Abstract: This thesis reports on a longitudinal study of students' understanding of decimal notation. Over 3000 students, from a volunteer sample of 12 schools in Victoria, Australia, completed nearly 10000 tests over a 4-year period. The number of tests completed by individual students varied from 1 to 7 and the average inter-test time was 8 months. The diagnostic test used in this study, (Decimal Comparison Test), was created by extending and refining tests in the literature to identify students with one of 12 misconceptions about decimal notation.
Particular longitudinal measures and definitions of the prevalence of misconceptions were adapted from the medical literature. These measures were further refined to overcome the effect of repeated testing (which resulted in a 10% improvement) as well as various sampling issues. Analysis was conducted at both the coarse level (4 behaviours) and fine level (12 ways of thinking).
Improved estimates of the prevalence of expertise as well as for the various misconceptions are provided. Only 30% of Grade 6 students and 70% of Grade 10 students demonstrate expertise on this test and about 25% of students between Grades 7 and 10 completed tests by choosing the decimal with the fewest digits as the largest number, a behaviour which results from several different ways of thinking. Despite its high prevalence, this particular behaviour is not well known amongst teachers.

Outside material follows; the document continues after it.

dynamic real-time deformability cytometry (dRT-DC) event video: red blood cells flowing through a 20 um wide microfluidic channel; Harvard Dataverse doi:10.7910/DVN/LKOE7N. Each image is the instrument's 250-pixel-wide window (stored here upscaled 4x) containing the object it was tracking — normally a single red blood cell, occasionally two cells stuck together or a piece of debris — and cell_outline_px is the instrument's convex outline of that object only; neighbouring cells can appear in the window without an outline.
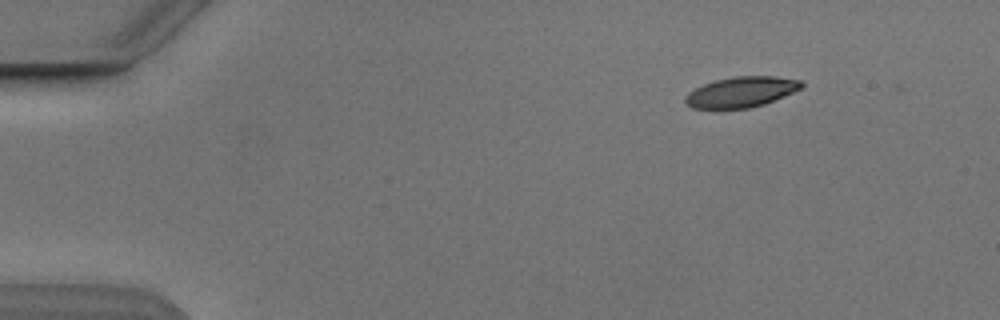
{"species": "Egyptian fruit bat (a non-hibernating species)", "species_latin": "Rousettus aegyptiacus", "temperature_condition": "cold", "stored_images_in_passage": 4, "camera_frame_rate_fps": 3000, "um_per_image_px": 0.085, "animal": {"sex": "male"}, "frame": {"image": 1, "passage_image": 1, "time_ms": 0.0, "image_size_px": [1000, 320], "cell_outline_px": [[804, 88], [764, 104], [748, 108], [692, 108], [684, 104], [684, 100], [688, 92], [704, 84], [716, 80], [736, 76], [776, 76], [800, 80], [804, 84]], "centroid_in_image_um": [63.03, 7.81], "position_along_channel_um": 22.0, "area_um2": 20.63}}
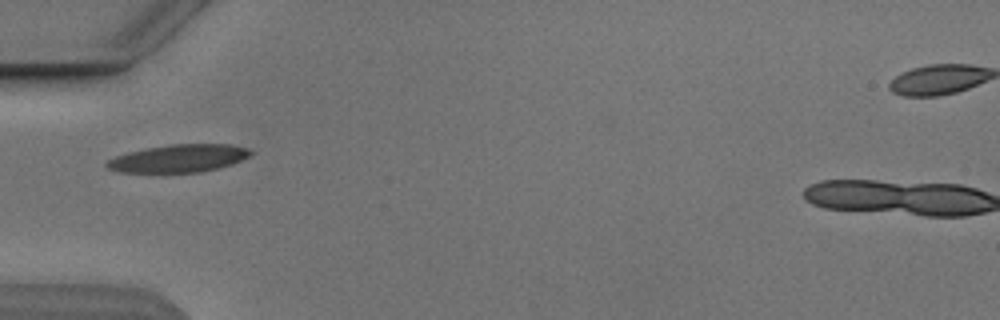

Three phenomena were investigated: persistence, hierarchy and regression. The misconceptions which are most persistent are those that involve the treatment of the decimal portion of a number as a whole number. A hierarchy of the misconceptions was determined by considering the relative rate to expertise on the next test: the hierarchy is different for primary and secondary students. About 20% of students were involved in regression, that is, they completed one test as an expert, but were unable to do so on a later test. This analysis provides additional evidence that many students are receiving teaching that covers over rather than overcomes their misconceptions. For example, some students appear to be following algorithms for comparing decimal numbers (such as rounding to two decimal places), but revert to a latent misconception when their incomplete algorithm fails. Furthermore, support is provided for the hypothesis that some misconceptions are due to the interference of new teaching.
Steinle, V. (2004). Changes with Age in Students’ Misconceptions of Decimal Numbers. Unpublished doctoral thesis, University of Melbourne.